Ao contrário de outros grupos, nomeadamente portugueses63, a nossa experiência
é escassa no estadiamento e vigilância de poliposes intestinais, onde a EVC
parece ter um papel importante23.
3-Limitações e complicações
A EVC tem poucas contra-indicações, limitações e riscos.
Deve ser evitada em crianças com menos de 2 anos, segundo a FDA41, mas outras
restrições ao seu uso, inicialmente, não se confirmaram. Não parece interferir
com dispositivos cardíacos nem com a gravidez6 e nem a RMN se revelou perigosa
para um doente com uma cápsula retida num caso relatado recentemente64. Apesar
disso, deve ser-se criterioso ao usar a EVC na gravidez e ao submeter estes
doentes a RMN3. As dificuldades de deglutição e a gastroparésia deixaram de ser
contra-indicações para EVC, agora que existem dispositivos que facilitam a
colocação da cápsula com apoio endoscópico3.
Duas limitações importantes da EVC são a preparação deficiente, a que já nos
referimos antes, e a percentagem de exames incompletos. Esta parece oscilar,
segundo séries mais recentes, entre 16,5-26%1,14,15,18, embora tenha atingido
37,5% numa série de suspeita de DC15, como antes referimos. Na nossa série este
valor foi de apenas 10,4%, por limite da duração da bateria, e sem diferenças
relevantes entre indicações. Mas importa identificar os factores que predispõem
ao exame incompleto e formas de os contornar, quer aumentando a duração da
bateria da cápsula quer recorrendo a pró-cinéticos e outras medidas.
Outra contra-indicação tem sido a presença de estenoses do intestino delgado,
de forma a evitar a principal complicação da técnica: a retenção da cápsula.
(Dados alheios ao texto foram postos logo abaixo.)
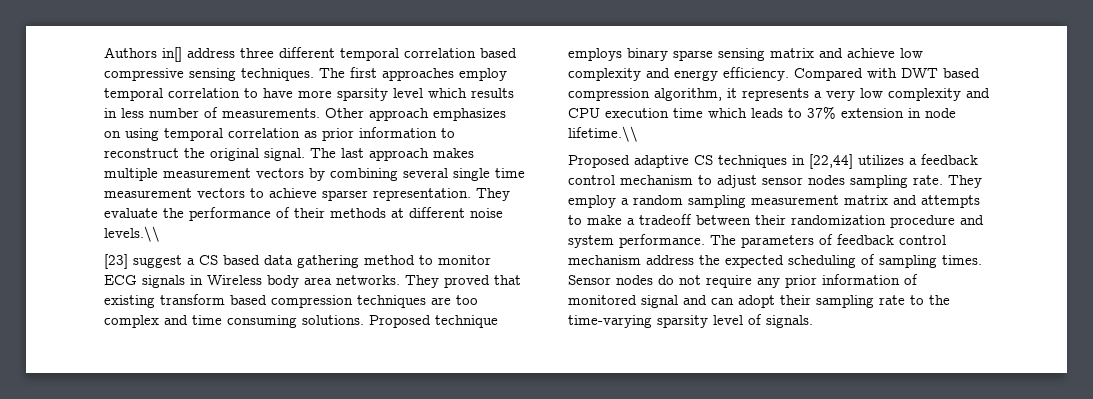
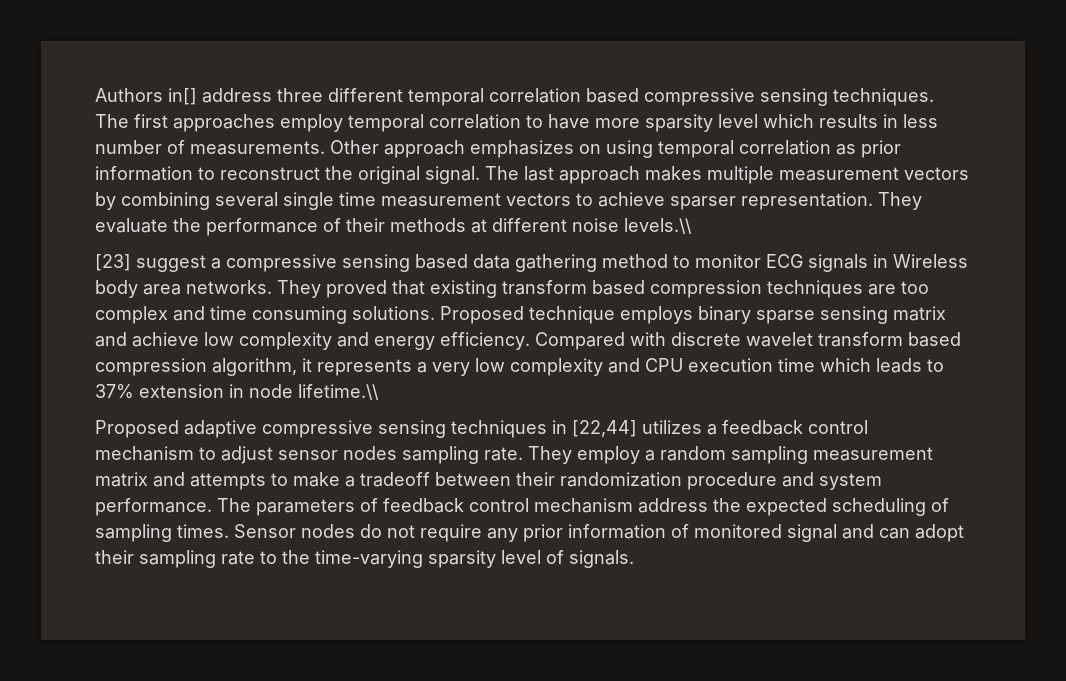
[199,255,218,265] CS -> [226,254,410,272] compressive sensing
[901,68,938,78] DWT -> [671,332,903,347] discrete wavelet transform
[694,155,713,165] CS -> [262,420,446,438] compressive sensing

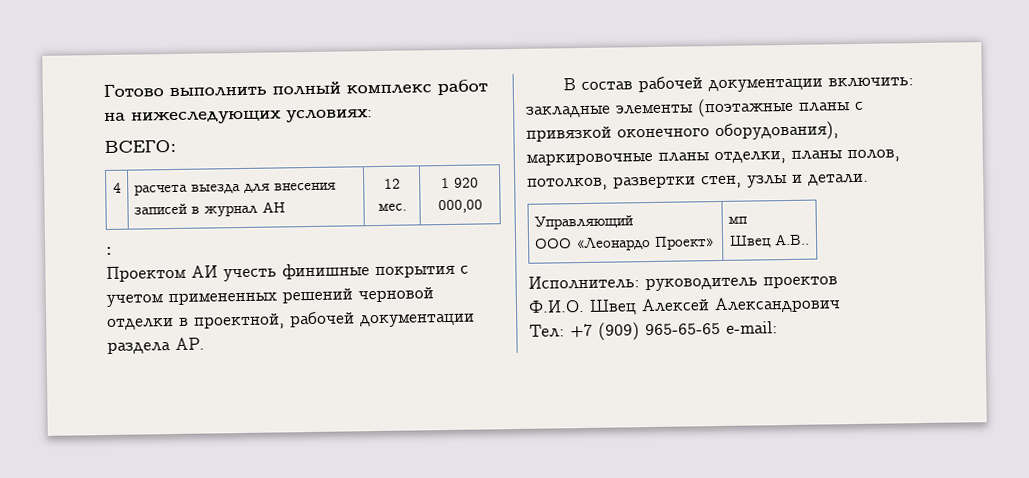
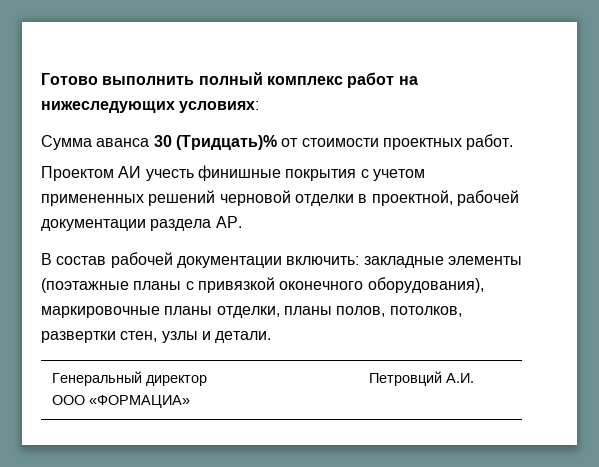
[104,139,176,153] [112,182,122,193] [133,182,336,196] [133,201,286,217] [383,178,401,189] [377,203,407,212] [441,177,479,189] [437,199,483,214] [106,246,112,255] ВСЕГО: // 4 | расчета выезда для внесения записей в журнал АН | 12 мес. | 1 920 000,00 // : -> [41,134,514,150] Сумма аванса 30 (Тридцать)% от стоимости проектных работ.
[533,215,634,230] Управляющий -> [51,371,207,386] Генеральный директор
[574,236,715,252] [727,216,748,224] [729,233,810,248] [528,275,838,292] [528,296,841,315] [529,321,778,341] «Леонардо Проект» | мп // Швец А.В.. // Исполнитель: руководитель проектов // Ф.И.О. Швец Алексей Александрович // Тел: +7 (909) 965-65-65 e-mail: -> [88,395,190,408] [368,371,474,386] «ФОРМАЦИА» | Петровций А.И.

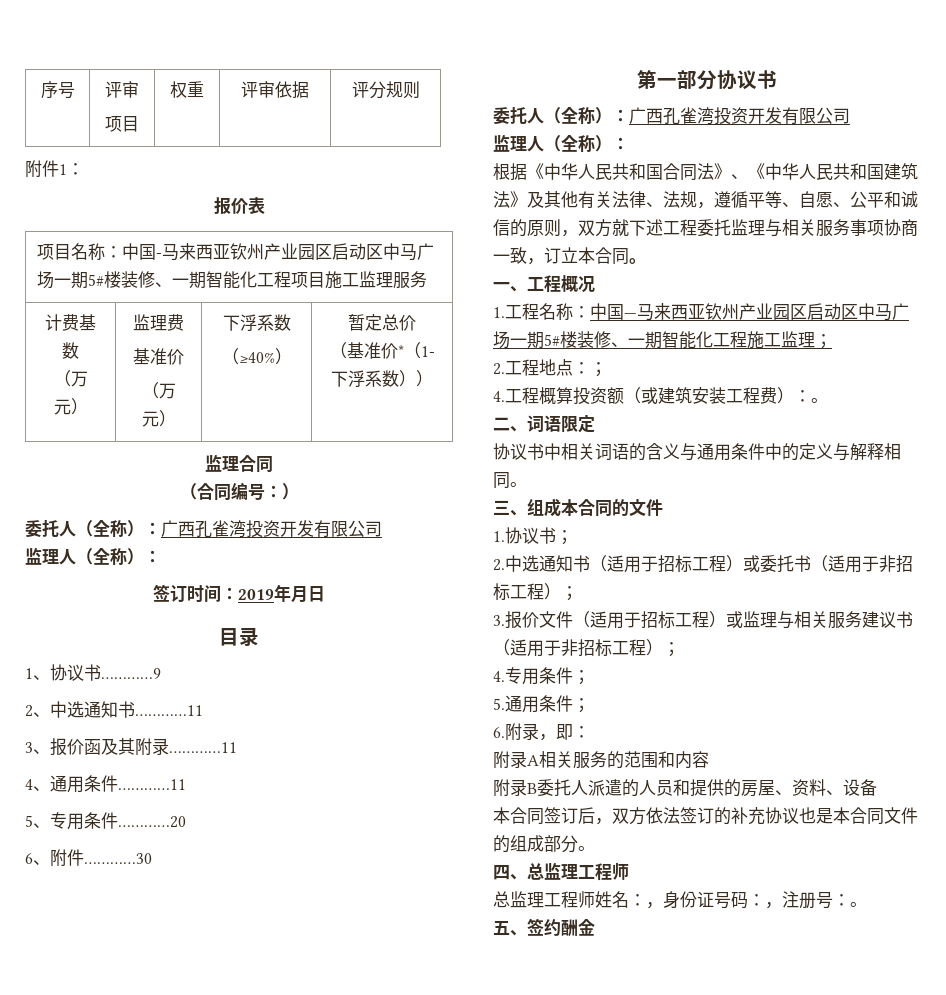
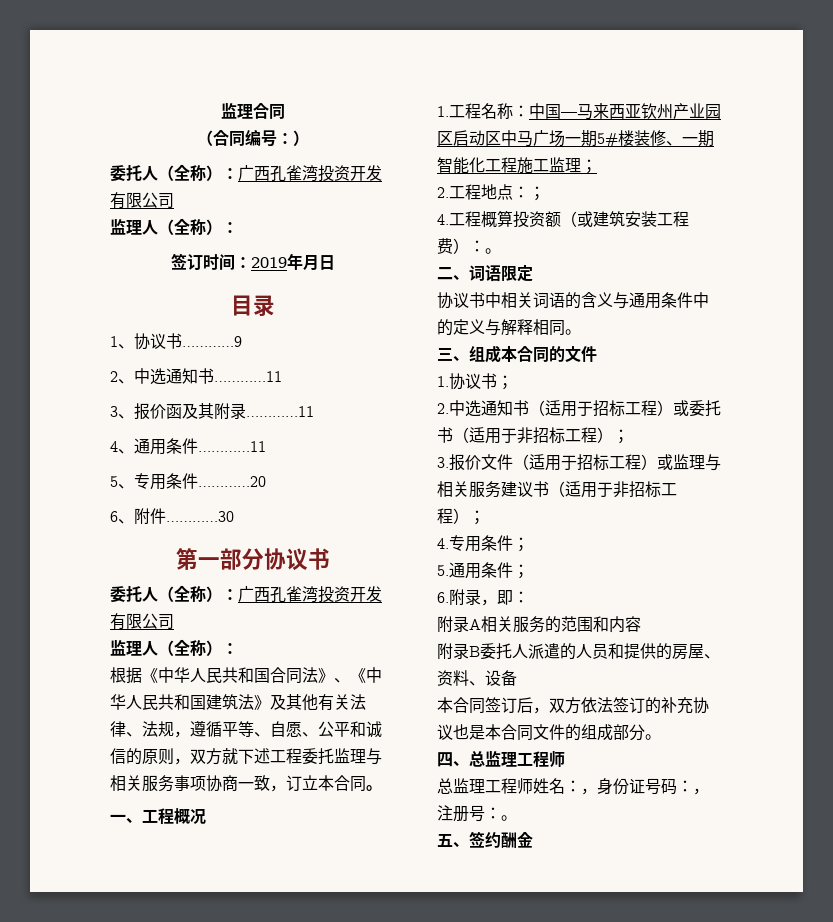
[40,81,75,99] [105,81,139,98] [105,116,139,132] [170,81,204,98] [241,81,309,99] [351,81,420,99] [25,160,84,178] [213,197,265,214] [36,243,434,261] [36,271,427,289] [45,314,96,331] [62,342,79,359] [53,370,88,387] [53,398,88,415] [133,314,184,331] [133,348,184,365] [141,382,176,399] [141,410,176,427] [222,314,291,331] [221,348,292,365] [348,314,416,331] [329,342,435,359] [331,370,433,387] 序号 | 评审 // 项目 | 权重 | 评审依据 | 评分规则 // 附件1： // 报价表 // 项目名称：中国-马来西亚钦州产业园区启动区中马广场一期5#楼装修、一期智能化工程项目施工监理服务 // 计费基数 // （万元） | 监理费 // 基准价 // （万元） | 下浮系数 // （≥40%） | 暂定总价 // （基准价*（1-下浮系数）） // -> (221, 111) none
Esta tem-se verificado em 0,75-3%1,14,15,65dos casos nas indicações em geral,
mas que pode atingir os 13% na DC conhecida23. Esta complicação pode ser
minimizada com uma colheita cuidadosa da história clínica com identificação de
factores de risco como história prévia de oclusão intestinal, cirurgia
intestinal ou radioterapia abdominal66, e através da realização prévia de
enterografia por TAC ou RMN ou cápsula de patência Agile®nos casos
suspeitos3,14. Mas, como já referimos, também pode ser uma opção terapêutica em
casos selecionados. Nos doentes com suspeita de enteropatia rádica a utilização
desta técnica, a ser realizada, deverá ser cautelosa devendo-se avaliar caso a
caso devido ao elevado risco de retenção da cápsula66, como foi exemplo num
caso na nossa série.
Além da retenção e do risco, baixo mas real, de oclusão, foram descritas na
literatura outras complicações raras da EVC, como a perfuração e a aspiração
mas sem relatos de mortes relacionadas com estas14.
CONCLUSÕES
A nossa série tem as limitações de um estudo retrospectivo e sem follow-
upsistemático. No entanto, espelha a utilização da EVC na prática clínica, de
um Centro Hospitalar, com o interesse de perceber as vantagens e as limitações
da técnica e erros a corrigir de futuro.
Neste contexto, a EVC demonstrou ser um exame seguro e com elevada taxa de
detecção de lesões, em particular nos doentes com HDO. Isto apesar dos
critérios pouco rígidos de selecção dos doentes e predomínio da indicação da
anemia ferropénica, onde têm sido relatadas acuidades diagnósticas mais
baixas que na HDO manifesta.
Verificámos ainda haver uma elevada percentagem de lesões ao alcance do
endoscópio, reforçando-se que deve haver um baixo limiar para repetir os exames
endoscópicos convencionais antes de propor os doentes para EVC.